Could you please retype the records exactly, minus their pictures?
________________
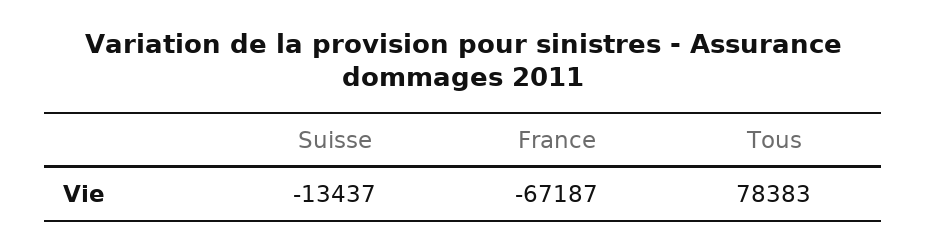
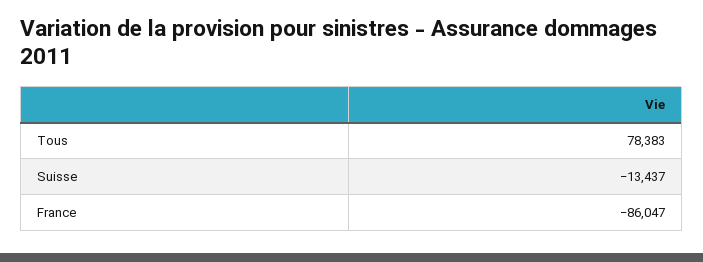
  {
    "Suisse": -13437,
-   "France": -67187,
+   "France": -86047,
    "Tous": 78383
  }

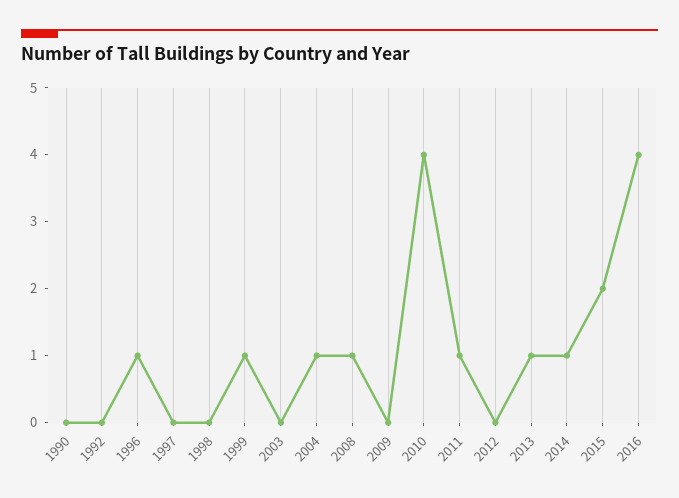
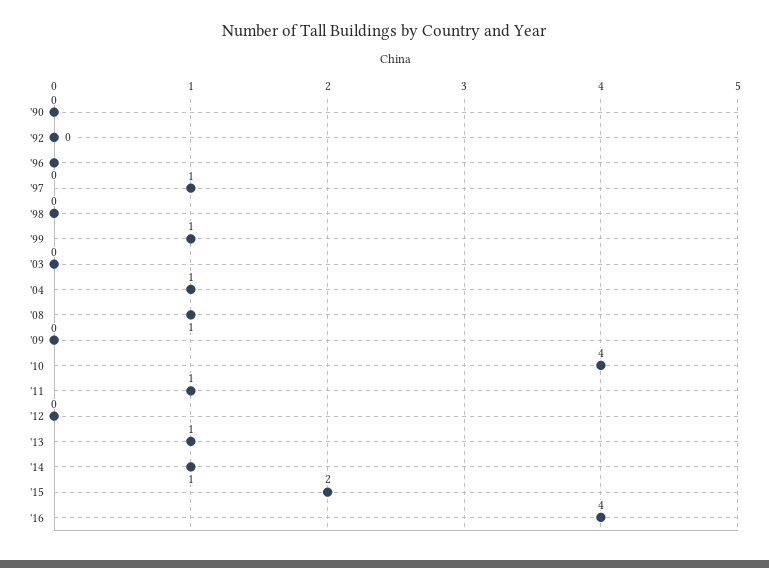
  {
    "1990": 0,
    "1992": 0,
-   "1996": 1,
+   "1996": 0,
-   "1997": 0,
+   "1997": 1,
    "1998": 0,
    "1999": 1,
    "2003": 0,
    "2004": 1,
    "2008": 1,
    "2009": 0,
    "2010": 4,
    "2011": 1,
    "2012": 0,
    "2013": 1,
    "2014": 1,
    "2015": 2,
    "2016": 4
  }

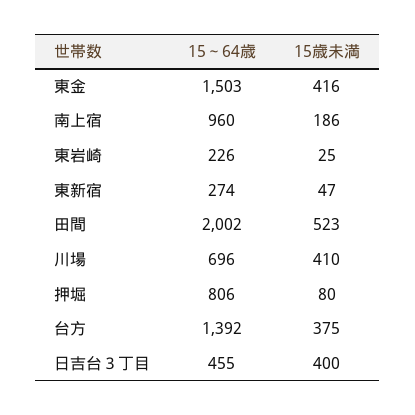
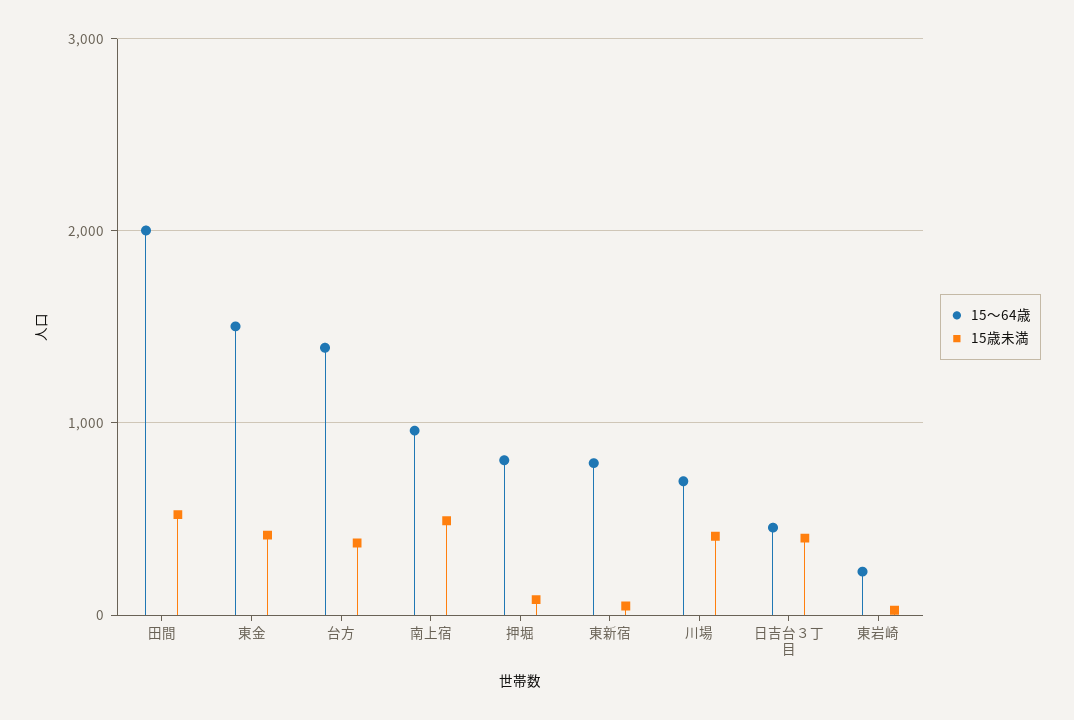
  {
    "15～64歳": {
      "東金": 1503,
      "南上宿": 960,
      "東岩崎": 226,
-     "東新宿": 274,
+     "東新宿": 800,
      "田間": 2002,
      "川場": 696,
      "押堀": 806,
      "台方": 1392,
      "日吉台３丁目": 455
    },
    "15歳未満": {
      "東金": 416,
-     "南上宿": 186,
+     "南上宿": 500,
      "東岩崎": 25,
      "東新宿": 47,
      "田間": 523,
      "川場": 410,
      "押堀": 80,
      "台方": 375,
      "日吉台３丁目": 400
    }
  }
________________
§ **THE COMPLETED TASK**
  {
    "Suisse": -13437,
-   "France": -67187,
+   "France": -86047,
    "Tous": 78383
  }

  {
    "1990": 0,
    "1992": 0,
-   "1996": 1,
+   "1996": 0,
-   "1997": 0,
+   "1997": 1,
    "1998": 0,
    "1999": 1,
    "2003": 0,
    "2004": 1,
    "2008": 1,
    "2009": 0,
    "2010": 4,
    "2011": 1,
    "2012": 0,
    "2013": 1,
    "2014": 1,
    "2015": 2,
    "2016": 4
  }

  {
    "15～64歳": {
      "東金": 1503,
      "南上宿": 960,
      "東岩崎": 226,
-     "東新宿": 274,
+     "東新宿": 800,
      "田間": 2002,
      "川場": 696,
      "押堀": 806,
      "台方": 1392,
      "日吉台３丁目": 455
    },
    "15歳未満": {
      "東金": 416,
-     "南上宿": 186,
+     "南上宿": 500,
      "東岩崎": 25,
      "東新宿": 47,
      "田間": 523,
      "川場": 410,
      "押堀": 80,
      "台方": 375,
      "日吉台３丁目": 400
    }
  }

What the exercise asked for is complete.